African American inventors had a hand in everything from the ice-cream scoop and the refrigerated food truck to cortisone cream and open-heart surgery. In this book, kids can learn about the great minds behind important inventions and scientific and medical discoveries.

Books for Teens

Born a Crime: Stories from a South African Childhood

by Trevor Noah

Late-night talk show host Trevor Noah tells the story of his childhood during apartheid in South Africa. Coupled with humor, teens will walk away with an understanding of the personal and societal complexities of race and racism around the world.

This Book is Anti-Racist

By Tiffany Jewell and Auriela Durand

A thoughtful, guided breakdown of what racism looks and sounds like, what it means to be anti-racist and 20 lessons on how young people can take action and ensure a more just future.

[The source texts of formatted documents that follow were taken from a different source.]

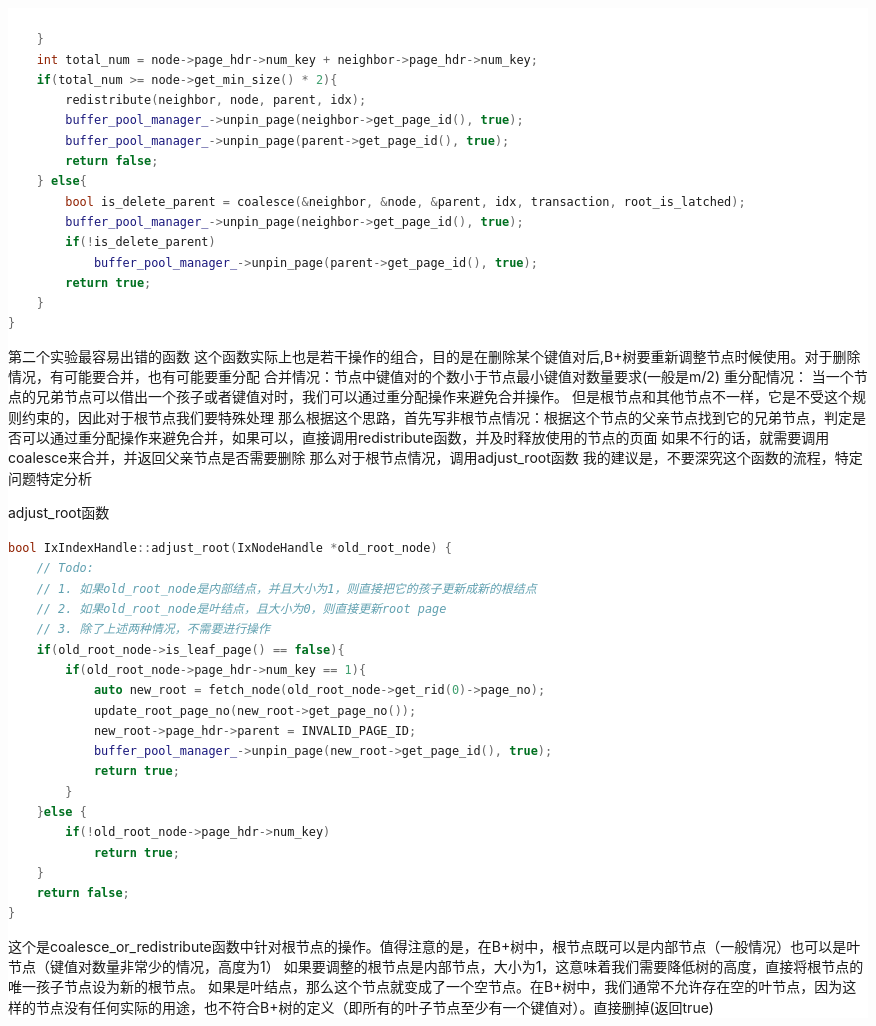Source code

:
 ```C++

    }
    int total_num = node->page_hdr->num_key + neighbor->page_hdr->num_key;
    if(total_num >= node->get_min_size() * 2){
        redistribute(neighbor, node, parent, idx);
        buffer_pool_manager_->unpin_page(neighbor->get_page_id(), true);
        buffer_pool_manager_->unpin_page(parent->get_page_id(), true);
        return false;
    } else{
        bool is_delete_parent = coalesce(&neighbor, &node, &parent, idx, transaction, root_is_latched);
        buffer_pool_manager_->unpin_page(neighbor->get_page_id(), true);
        if(!is_delete_parent)
            buffer_pool_manager_->unpin_page(parent->get_page_id(), true);
        return true;
    }
}
```
第二个实验最容易出错的函数
这个函数实际上也是若干操作的组合，目的是在删除某个键值对后,B+树要重新调整节点时候使用。对于删除情况，有可能要合并，也有可能要重分配
合并情况：节点中键值对的个数小于节点最小键值对数量要求(一般是m/2)
重分配情况：
当一个节点的兄弟节点可以借出一个孩子或者键值对时，我们可以通过重分配操作来避免合并操作。
但是根节点和其他节点不一样，它是不受这个规则约束的，因此对于根节点我们要特殊处理
那么根据这个思路，首先写非根节点情况：根据这个节点的父亲节点找到它的兄弟节点，判定是否可以通过重分配操作来避免合并，如果可以，直接调用redistribute函数，并及时释放使用的节点的页面
如果不行的话，就需要调用coalesce来合并，并返回父亲节点是否需要删除
那么对于根节点情况，调用adjust_root函数
我的建议是，不要深究这个函数的流程，特定问题特定分析

adjust_root函数
```C++
bool IxIndexHandle::adjust_root(IxNodeHandle *old_root_node) {
    // Todo:
    // 1. 如果old_root_node是内部结点，并且大小为1，则直接把它的孩子更新成新的根结点
    // 2. 如果old_root_node是叶结点，且大小为0，则直接更新root page
    // 3. 除了上述两种情况，不需要进行操作
    if(old_root_node->is_leaf_page() == false){
        if(old_root_node->page_hdr->num_key == 1){
            auto new_root = fetch_node(old_root_node->get_rid(0)->page_no);
            update_root_page_no(new_root->get_page_no());
            new_root->page_hdr->parent = INVALID_PAGE_ID;
            buffer_pool_manager_->unpin_page(new_root->get_page_id(), true);
            return true;
        }
    }else {
        if(!old_root_node->page_hdr->num_key)
            return true;
    }
    return false;
}
```
这个是coalesce_or_redistribute函数中针对根节点的操作。值得注意的是，在B+树中，根节点既可以是内部节点（一般情况）也可以是叶节点（键值对数量非常少的情况，高度为1）
如果要调整的根节点是内部节点，大小为1，这意味着我们需要降低树的高度，直接将根节点的唯一孩子节点设为新的根节点。
如果是叶结点，那么这个节点就变成了一个空节点。在B+树中，我们通常不允许存在空的叶节点，因为这样的节点没有任何实际的用途，也不符合B+树的定义（即所有的叶子节点至少有一个键值对）。直接删掉(返回true)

Into the Streets: A Young People's Visual History of Protest in the United States

By Marke Bieschke

This book explores the history of protests—peaceful and violent—throughout time in the U.S. It includes those who drive those protests and what the outcomes were. An outstanding reminder of how protests have shaped policy and reform in this country.

Woke: A Young Poet's Call to Justice

By Mahogany L. Browne, Elizabeth Azevedo, and Olivia Gatwood

Pairing poetry with beautiful art, this book is a reminder of the value of speaking up and speaking out. These are all poems by women about social justice, discrimination, acceptance and so much more.